====== PAGE EXTRACT ======

I have no patience for the made-for-television Gatsby of 2000, in which Mira Sorvino looks ashamed, under her droopy hats and sweeps of long hair, to be in the company of Toby Stephens. As Daisy, Sorvino is dull; as Gatsby, Stephen is tightly wrapped and controlled, smirking with discomfort. It's right for Gatsby to be uncomfortable -- Fitzgerald makes a point of this, when we see Gatsby in multiple social situations -- but Stephens is pulled down by his constant conversations with a too-fresh-faced frat-boy Nick (Paul Rudd). Stephens has something of Ladd's gangster Gatsby about him -- the best part of both Ladd's and Stephens's portrayal -- but it gets lost in the sloppy shuffling of the story.

====== RAW DATA ======

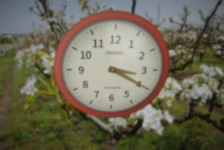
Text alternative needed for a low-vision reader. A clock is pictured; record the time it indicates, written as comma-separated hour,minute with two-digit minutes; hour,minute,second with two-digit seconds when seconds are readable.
3,20
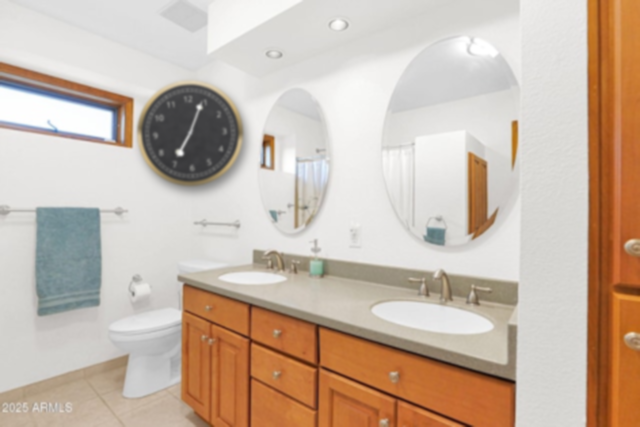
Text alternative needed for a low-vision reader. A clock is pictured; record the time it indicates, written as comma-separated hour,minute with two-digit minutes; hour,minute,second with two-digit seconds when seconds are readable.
7,04
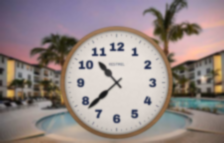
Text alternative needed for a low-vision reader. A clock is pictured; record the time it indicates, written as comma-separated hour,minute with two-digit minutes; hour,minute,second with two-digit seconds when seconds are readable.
10,38
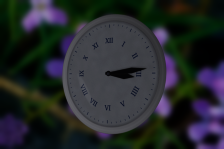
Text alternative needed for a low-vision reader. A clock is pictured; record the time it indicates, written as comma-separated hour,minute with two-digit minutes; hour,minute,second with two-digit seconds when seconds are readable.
3,14
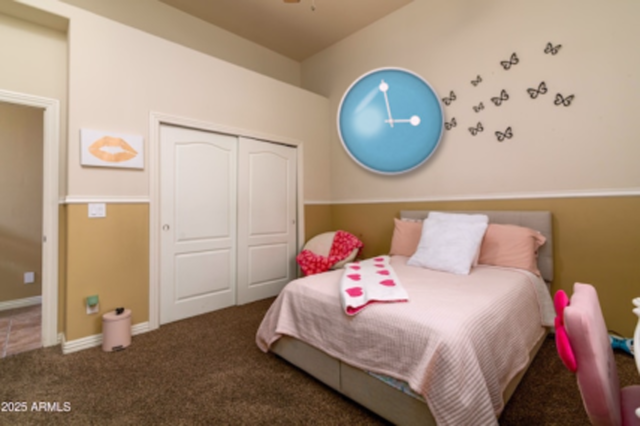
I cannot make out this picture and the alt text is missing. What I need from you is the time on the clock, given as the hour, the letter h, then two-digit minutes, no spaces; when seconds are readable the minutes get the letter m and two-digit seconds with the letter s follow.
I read 2h58
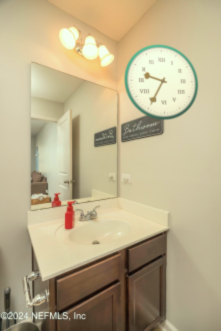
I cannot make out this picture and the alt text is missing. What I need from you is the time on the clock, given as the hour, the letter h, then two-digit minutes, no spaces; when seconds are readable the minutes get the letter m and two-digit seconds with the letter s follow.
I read 9h35
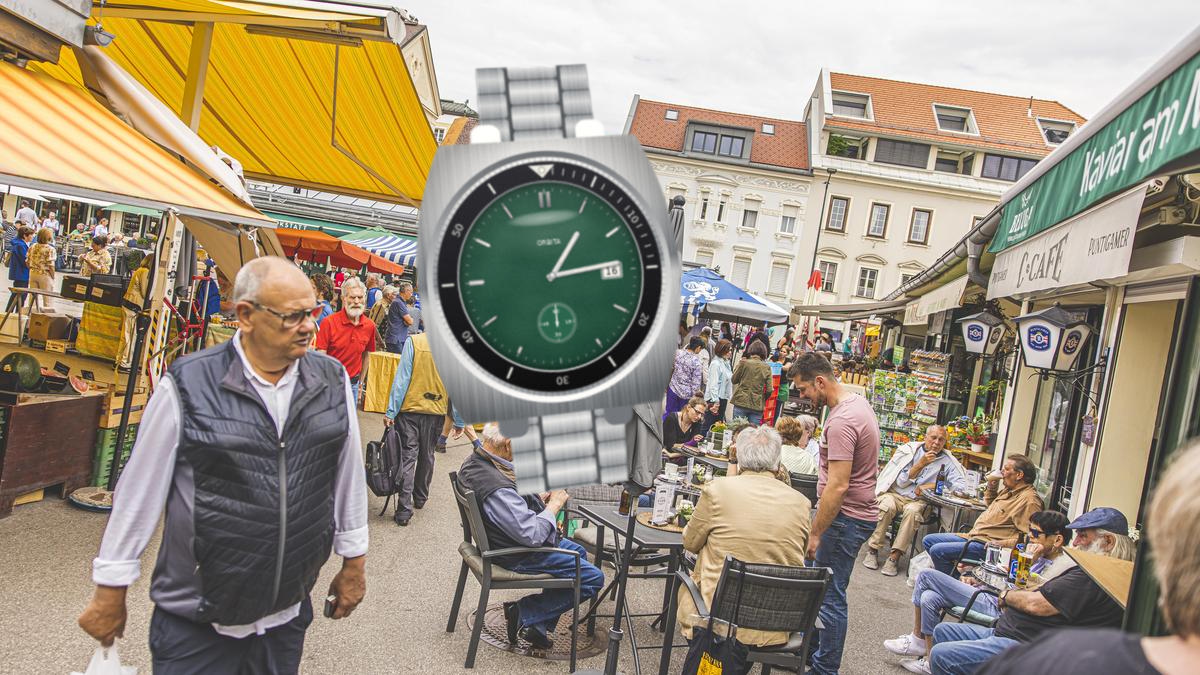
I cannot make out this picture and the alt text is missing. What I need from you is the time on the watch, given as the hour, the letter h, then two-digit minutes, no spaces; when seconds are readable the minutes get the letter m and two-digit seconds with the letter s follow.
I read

======

TO DO - Repeat the Gatsby review word for word, starting at "I have no patience" and ending at "of the story.". Work only from the Gatsby review, not the data.

RESULT OF THE EXERCISE -
I have no patience for the made-for-television Gatsby of 2000, in which Mira Sorvino looks ashamed, under her droopy hats and sweeps of long hair, to be in the company of Toby Stephens. As Daisy, Sorvino is dull; as Gatsby, Stephen is tightly wrapped and controlled, smirking with discomfort. It's right for Gatsby to be uncomfortable -- Fitzgerald makes a point of this, when we see Gatsby in multiple social situations -- but Stephens is pulled down by his constant conversations with a too-fresh-faced frat-boy Nick (Paul Rudd). Stephens has something of Ladd's gangster Gatsby about him -- the best part of both Ladd's and Stephens's portrayal -- but it gets lost in the sloppy shuffling of the story.